Legal

ECJ advisor says web traffic filtering breaches EU charter

By | Published on Monday 18 April 2011

Copyright

An interesting adjunct to a Belgian copyright case has backed up, to an extent, constant claims by internet service providers that they can’t introduce filters on their systems that monitor for and block copyright infringing content because of European privacy laws. ISPs in the UK have long cited European legislation as justification as to why they can’t more proactively police copyright infringement.

The Belgian case, originally in court back in 2007, involved an ISP called Scarlet, which was ordered by the country’s courts to filter out copyright infringing content being shared by its customers, after legal action by Belgium’s publishing rights collecting society Sabam.

Scarlet appealed the ruling, claiming that introducing the kind of filtering system described by the Belgian court would involve carrying out “invisible and illegal” checks on net users’ activity online. And now an advisor to the European Court Of Justice has agreed, saying in a submission that a system like that ordered by Belgian judges would breach privacy of communication and data protection rights under the EU’s Charter Of Fundamental Rights.

Or, in the words of ECJ Advocate General Pedro Cruz Villalón: “The installation of the filtering and blocking system is a restriction on the right to privacy of communications and the right to protection of personal data, both of which are rights protected under the Charter”.

Villalón did add that the Charter does allow for the rights and freedoms of European internet users to be restricted by national law, but said that such restrictions must be ingrained in the legal systems of individual member states, and should be “accessible, clear and predictable”. That was not the case in the Scarlet judgement, he concluded.
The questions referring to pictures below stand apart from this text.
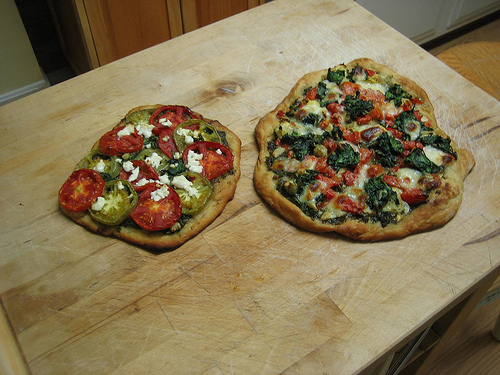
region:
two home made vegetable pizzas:
[57, 57, 476, 253]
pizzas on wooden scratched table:
[0, 0, 499, 373]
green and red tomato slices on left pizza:
[56, 101, 231, 231]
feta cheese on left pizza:
[90, 116, 221, 208]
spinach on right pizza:
[262, 66, 457, 226]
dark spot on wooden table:
[196, 75, 251, 107]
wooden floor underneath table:
[415, 16, 498, 372]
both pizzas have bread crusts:
[56, 56, 474, 252]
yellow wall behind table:
[0, 0, 45, 95]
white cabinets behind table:
[353, 0, 498, 45]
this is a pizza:
[251, 59, 440, 236]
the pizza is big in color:
[249, 63, 438, 243]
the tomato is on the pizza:
[141, 189, 180, 220]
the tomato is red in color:
[138, 198, 170, 226]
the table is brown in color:
[8, 277, 337, 372]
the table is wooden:
[23, 258, 293, 373]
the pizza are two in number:
[49, 60, 466, 277]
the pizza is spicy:
[284, 99, 411, 204]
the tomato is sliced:
[141, 190, 173, 220]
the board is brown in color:
[87, 4, 159, 44]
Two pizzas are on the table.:
[37, 47, 484, 281]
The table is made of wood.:
[0, 238, 460, 373]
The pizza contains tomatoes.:
[52, 89, 241, 261]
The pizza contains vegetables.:
[247, 57, 472, 251]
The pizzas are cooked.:
[44, 36, 486, 273]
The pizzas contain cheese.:
[41, 55, 489, 282]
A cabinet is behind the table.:
[71, 0, 276, 82]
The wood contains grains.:
[0, 243, 409, 373]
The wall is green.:
[0, 0, 51, 115]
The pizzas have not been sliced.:
[40, 44, 486, 274]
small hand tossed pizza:
[44, 93, 249, 255]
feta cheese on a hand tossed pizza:
[72, 129, 201, 211]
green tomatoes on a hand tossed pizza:
[61, 104, 211, 241]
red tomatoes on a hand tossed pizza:
[64, 128, 229, 232]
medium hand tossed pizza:
[253, 83, 449, 270]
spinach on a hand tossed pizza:
[228, 92, 454, 238]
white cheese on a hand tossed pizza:
[269, 73, 427, 238]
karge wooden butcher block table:
[16, 53, 451, 347]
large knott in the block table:
[153, 44, 300, 116]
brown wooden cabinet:
[33, 3, 230, 60]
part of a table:
[277, 300, 360, 354]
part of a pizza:
[317, 154, 367, 210]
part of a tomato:
[151, 205, 168, 220]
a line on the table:
[161, 310, 179, 338]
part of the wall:
[0, 57, 33, 84]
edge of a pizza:
[345, 229, 377, 243]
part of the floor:
[465, 345, 485, 367]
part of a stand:
[441, 315, 451, 341]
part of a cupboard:
[406, 8, 445, 37]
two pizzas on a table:
[56, 53, 461, 233]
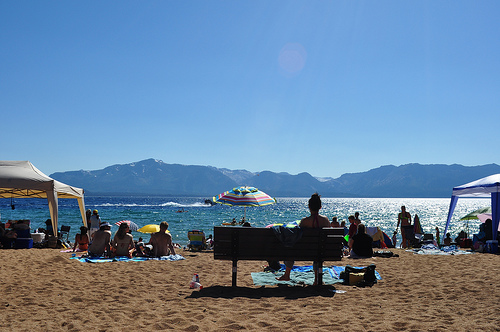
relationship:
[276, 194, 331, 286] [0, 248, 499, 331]
woman on beach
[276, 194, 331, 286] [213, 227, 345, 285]
woman sitting on bench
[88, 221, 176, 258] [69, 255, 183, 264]
people on towel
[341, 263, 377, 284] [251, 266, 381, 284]
bag sitting on towel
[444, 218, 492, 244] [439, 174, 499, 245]
people under canopy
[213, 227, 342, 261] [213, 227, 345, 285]
back on bench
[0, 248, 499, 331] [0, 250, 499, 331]
beach has footprints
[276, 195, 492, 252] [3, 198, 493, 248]
sun glistening on water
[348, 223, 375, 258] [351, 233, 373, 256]
woman wearing a shirt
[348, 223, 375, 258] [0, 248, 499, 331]
woman sitting on beach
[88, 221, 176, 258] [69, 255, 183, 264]
people sitting on towel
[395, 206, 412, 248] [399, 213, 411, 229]
woman wearing a bikini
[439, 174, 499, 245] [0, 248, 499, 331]
canopy on beach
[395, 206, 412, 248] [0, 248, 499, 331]
woman on beach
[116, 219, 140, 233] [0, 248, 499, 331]
umbrella on beach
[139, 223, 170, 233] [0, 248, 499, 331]
umbrella on beach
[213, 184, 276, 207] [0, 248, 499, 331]
beach umbrella on beach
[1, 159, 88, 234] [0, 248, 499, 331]
canopy on beach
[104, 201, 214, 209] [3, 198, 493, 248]
wave in water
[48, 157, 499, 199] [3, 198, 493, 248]
mountains beside water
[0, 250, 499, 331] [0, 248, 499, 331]
footprints on beach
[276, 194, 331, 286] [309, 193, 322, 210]
woman has hair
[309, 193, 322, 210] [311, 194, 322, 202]
hair in a bun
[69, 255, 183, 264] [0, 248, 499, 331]
towel on beach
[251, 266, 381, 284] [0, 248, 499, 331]
towel on beach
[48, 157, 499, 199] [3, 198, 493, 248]
mountains across water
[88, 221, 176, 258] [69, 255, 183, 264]
people are sitting on towel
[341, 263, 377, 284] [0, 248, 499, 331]
bag sitting on beach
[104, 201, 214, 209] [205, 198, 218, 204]
wave coming from boat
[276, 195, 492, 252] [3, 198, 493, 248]
sun on water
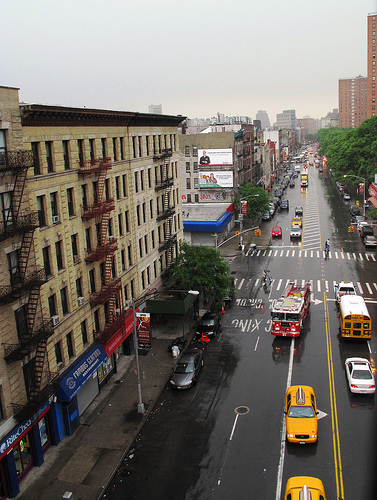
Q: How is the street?
A: Wet.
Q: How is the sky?
A: Cloudy.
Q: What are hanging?
A: Traffic lights.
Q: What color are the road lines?
A: Yellow and white.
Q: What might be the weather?
A: Rainy.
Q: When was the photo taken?
A: Daytime.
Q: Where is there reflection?
A: On the wet street.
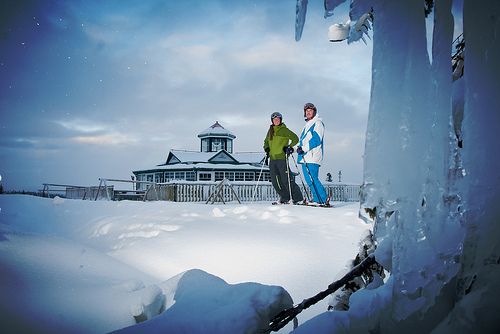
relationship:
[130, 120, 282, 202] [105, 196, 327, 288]
house in snow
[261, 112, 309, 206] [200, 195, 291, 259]
person on snow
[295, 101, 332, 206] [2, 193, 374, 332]
man to left on snow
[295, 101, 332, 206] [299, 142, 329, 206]
man holding ski pole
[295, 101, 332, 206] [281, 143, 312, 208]
man holding ski pole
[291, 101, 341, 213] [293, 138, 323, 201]
man holding ski pole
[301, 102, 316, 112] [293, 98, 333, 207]
snow goggles on man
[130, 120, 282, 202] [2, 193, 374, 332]
house covered with snow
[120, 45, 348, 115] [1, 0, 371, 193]
clouds in cloudy sky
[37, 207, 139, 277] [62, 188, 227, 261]
snow covers ground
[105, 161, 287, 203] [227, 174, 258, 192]
wooden fence covered with snow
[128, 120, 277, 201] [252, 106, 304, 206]
house behind person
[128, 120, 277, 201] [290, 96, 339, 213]
house behind person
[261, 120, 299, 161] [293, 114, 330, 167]
coat wearing coat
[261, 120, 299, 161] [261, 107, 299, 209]
coat wearing person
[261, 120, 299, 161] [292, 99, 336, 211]
coat wearing person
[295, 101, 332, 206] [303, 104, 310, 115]
man has hair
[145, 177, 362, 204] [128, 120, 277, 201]
wooden fence around house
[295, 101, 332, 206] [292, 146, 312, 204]
man holding ski pole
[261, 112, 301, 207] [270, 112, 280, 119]
person with snow goggles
That get-out means that Villalón’s interpretation of European law, if accepted by the ECJ judges, wouldn’t necessarily set a precedent that hinders the introduction of the three-strike systems being introduced in countries like the UK and France.

For starters, in those systems it is the content owners and not the ISPs who monitor internet traffic, but more importantly the British and French three-strike systems are set out in new copyright laws, and legislators would argue that, even if said laws do restrict European fundamental rights, they fulfil the Charter’s criteria of being “accessible, clear and predictable”.

Though BT and TalkTalk, which have forced the copyright section of the UK’s Digital Economy Act into judicial review, would probably argue that, in being rushed through parliament last Spring to meet the General Election deadline, the British three-strikes law fails to meet these requirements.

It will be interesting to see if they raise Villalón’s remarks and any subsequent ECJ ruling as the DEA judicial review goes through the motions.